A few weeks ago people in this site helped me with a code to get links, titles, and text from a google search using rvest. Now, I am trying to use the same code as provided in:

How to retrieve hyperlinks in google search using rvest

How to retrieve text below titles from google search using rvest

And is not working, giving next results:

library(rvest)
library(tidyverse)

#Part 1

url <- 'https://www.google.com/search?q=Mario Torres Mexico'

title <- "//div/div/div/a/h3"
text  <- paste0(title, "/parent::a/parent::div/following-sibling::div")

first_page <- read_html(url)

tibble(title = first_page %>% html_nodes(xpath = title) %>% html_text(),
       text = first_page %>% html_nodes(xpath = text) %>% html_text())

Result:

# A tibble: 0 x 2
# ... with 2 variables: title <chr>, text <chr>

And second part:

#Part 2
titles <- html_nodes(first_page, xpath = "//div/div/a/h3")

titles %>%
  html_elements(xpath = "./parent::a") %>%
  html_attr("href") %>%
  str_extract("https.*?(?=&)")

Result:

character(0)

But in the past few weeks ago, this worked. Is it possible to fix this issue?

CodePudding user response：

It looks like Google decided to change their HTML layout, perhaps there were too many of us scrapers.

Here you go:

library(rvest)
library(tidyverse)

#Part 1

url <- 'https://www.google.com/search?q=Mario Torres Mexico'

title <- "//div/div/div/a/div/div/h3/div"
text  <- paste0(title, "/parent::h3/parent::div/parent::div/parent::a/parent::div/following-sibling::div/div[1]/div[1]/div[1]/div[1]/div[1]")

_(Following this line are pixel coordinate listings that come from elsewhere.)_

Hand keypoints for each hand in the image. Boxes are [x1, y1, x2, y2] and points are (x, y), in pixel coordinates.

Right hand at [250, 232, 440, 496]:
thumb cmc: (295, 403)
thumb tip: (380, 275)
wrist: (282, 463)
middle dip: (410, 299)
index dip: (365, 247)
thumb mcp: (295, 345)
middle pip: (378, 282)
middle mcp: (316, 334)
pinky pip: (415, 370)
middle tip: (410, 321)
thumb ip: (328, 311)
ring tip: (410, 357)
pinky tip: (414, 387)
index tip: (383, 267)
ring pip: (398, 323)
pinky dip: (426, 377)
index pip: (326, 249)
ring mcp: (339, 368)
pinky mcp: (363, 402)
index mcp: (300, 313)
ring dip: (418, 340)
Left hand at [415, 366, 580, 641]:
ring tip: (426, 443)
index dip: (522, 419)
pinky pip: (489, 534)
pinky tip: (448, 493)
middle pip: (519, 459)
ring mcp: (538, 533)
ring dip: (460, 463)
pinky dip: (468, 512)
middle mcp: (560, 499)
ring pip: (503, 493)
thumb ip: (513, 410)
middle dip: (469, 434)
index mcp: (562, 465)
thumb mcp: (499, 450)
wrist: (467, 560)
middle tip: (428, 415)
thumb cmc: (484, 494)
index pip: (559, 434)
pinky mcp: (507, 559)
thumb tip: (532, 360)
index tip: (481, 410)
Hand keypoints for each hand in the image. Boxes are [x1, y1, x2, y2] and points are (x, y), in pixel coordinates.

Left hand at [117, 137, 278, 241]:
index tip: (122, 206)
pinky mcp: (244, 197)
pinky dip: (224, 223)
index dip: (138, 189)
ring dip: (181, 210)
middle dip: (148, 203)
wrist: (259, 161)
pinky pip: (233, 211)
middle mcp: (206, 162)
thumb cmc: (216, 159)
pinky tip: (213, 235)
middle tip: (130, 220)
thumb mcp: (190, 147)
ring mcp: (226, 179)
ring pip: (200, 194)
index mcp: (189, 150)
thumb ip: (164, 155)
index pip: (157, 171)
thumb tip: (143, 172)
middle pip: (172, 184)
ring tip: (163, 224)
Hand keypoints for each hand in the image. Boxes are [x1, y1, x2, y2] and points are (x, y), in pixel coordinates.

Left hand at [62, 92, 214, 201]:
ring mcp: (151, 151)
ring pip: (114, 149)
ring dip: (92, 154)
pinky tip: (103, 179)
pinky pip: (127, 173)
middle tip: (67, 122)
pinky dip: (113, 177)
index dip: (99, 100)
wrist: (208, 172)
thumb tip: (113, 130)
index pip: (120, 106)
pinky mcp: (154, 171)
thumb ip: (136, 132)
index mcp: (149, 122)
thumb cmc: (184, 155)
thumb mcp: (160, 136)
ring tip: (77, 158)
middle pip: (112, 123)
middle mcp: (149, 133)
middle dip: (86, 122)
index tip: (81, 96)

first_page <- read_html(url)

tibble(title = first_page %>% html_nodes(xpath = title) %>% html_text(),
       text = first_page %>% html_nodes(xpath = text) %>% html_text())

And part 2:

titles <- html_nodes(first_page, xpath = "//div/div/div/a/div/div/h3/div")

titles %>%
  html_elements(xpath = "./parent::h3/parent::div/parent::div/parent::a") %>%
  html_attr("href") %>%
  str_extract("https.*?(?=&)")